Validation and Release. Maintaining the compliance to standards while developing a lot of different software variants is seen as highly challenging. On the one hand, the development speed is increased but on the other hand, it is necessary to validate the software to maintain standards like ISO 26262 and other restrictions given by the law. It is a challenge to scale the test framework to test all variants within the SPL. It is unclear how far the automation of test could help in the process. Testing strategy must be context specific and scalable. With the use of the SPL already validated software parts could be reused. One participant mentioned the use of composable certification to be always compliant in all software variants. This form of certification is far from being legally allowed. New ways of certification and releasing software must be considered to maintain the development pace.

Software Development. One major challenge is the software development itself. Here is a lot potential for improvement. The identified challenges in the software development are clustered as technical issues (1), costs (2), requirements management (3), software architecture (4), software quality (5), safety regulations (6) and the use of SPL and variants (7).

As mentioned by the participants, the automotive domain is a cost-driven business. Therefore often the smallest possible hardware is selected to meet the requirements whereas this does not mean that there is a reduction of quality or functionality. But it leads to the unpleasant effect that in some cases, different variants of software are compiled separately to fit on the hardware. To get such a high modularity, it is necessary that the architecture is well chosen. One challenge is now, to maintain a good shaped architecture but have the possibility to integrate not foreseen features into the software. Furthermore it is necessary that all adoptions are always in relation to the selected hardware target. The developers mentioned that a benefit of the agile development is to re-prioritize features. The downside of this is that it is challenging to freeze the functionality for different variants of the SPL, because of late or incomplete requirements. The developers mentioned that it is important to analyze and prioritize the features to prevent chaos. This is even more important when developing within a SPL. Scoping must always be considered to check for the affected variants. All variants must be validated to work as expected and defined by standards. The challenges in the software development are hard to tackle, but worth to consider.

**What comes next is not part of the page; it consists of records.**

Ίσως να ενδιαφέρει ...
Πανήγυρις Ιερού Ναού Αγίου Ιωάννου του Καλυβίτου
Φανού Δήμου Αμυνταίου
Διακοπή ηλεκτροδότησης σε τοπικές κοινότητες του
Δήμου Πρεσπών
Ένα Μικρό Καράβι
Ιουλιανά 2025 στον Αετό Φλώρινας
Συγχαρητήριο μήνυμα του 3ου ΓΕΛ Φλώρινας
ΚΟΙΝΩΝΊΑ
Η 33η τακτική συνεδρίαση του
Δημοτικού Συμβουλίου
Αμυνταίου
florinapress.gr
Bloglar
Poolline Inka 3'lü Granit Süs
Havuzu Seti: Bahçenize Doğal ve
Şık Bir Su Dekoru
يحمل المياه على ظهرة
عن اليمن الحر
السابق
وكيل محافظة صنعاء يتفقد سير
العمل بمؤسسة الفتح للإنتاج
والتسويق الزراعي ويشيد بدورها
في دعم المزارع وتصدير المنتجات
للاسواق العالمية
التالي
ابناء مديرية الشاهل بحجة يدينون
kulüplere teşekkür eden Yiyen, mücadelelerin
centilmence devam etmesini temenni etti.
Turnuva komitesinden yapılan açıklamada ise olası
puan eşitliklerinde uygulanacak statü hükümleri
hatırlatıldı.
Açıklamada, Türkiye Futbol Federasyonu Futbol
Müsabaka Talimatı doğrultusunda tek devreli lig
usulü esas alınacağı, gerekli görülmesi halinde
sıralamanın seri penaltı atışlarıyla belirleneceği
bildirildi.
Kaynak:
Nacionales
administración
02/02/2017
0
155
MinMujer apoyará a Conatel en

5 Discussion and Conclusion

The identified challenges in the related work, such as the difficult management of software reuse and agile development [5, 10, 12] are valid for the automotive domain as well. A major finding of the study is that the use of agile elements in combination with software product lines require a precise analysis of dependencies to surrounding processes and organizational structures. For example, dependencies between departments and suppliers must be taken into account. It is also important to consider processes that are necessary to meet legal requirements. In the automotive sector global coordination is taking place due to global development. The currently typical form of coordination across several hierarchical levels (for example, to identify common components) is considered too slow and difficult to combine with the agile mindset. Dependencies between departments and compliance with rigid development processes are seen as an obstacle. It was important to all participants that the advantages of the software product line cannot be replaced by a more agile development. Particularly with regard to legal requirements and the verification and certification of software components, it is necessary to reuse software parts. This is particularly important in the automotive domain, as legal requirements require long-term certifications.

For future work, we plan to create and evaluate an Agile Software Product Line Automotive - Model (ASPLA-Model) for the adoption of ASD in the context of existing automotive SPL development. Next step will be deriving requirements for the ASPLA-Model based on the challenges reported herein.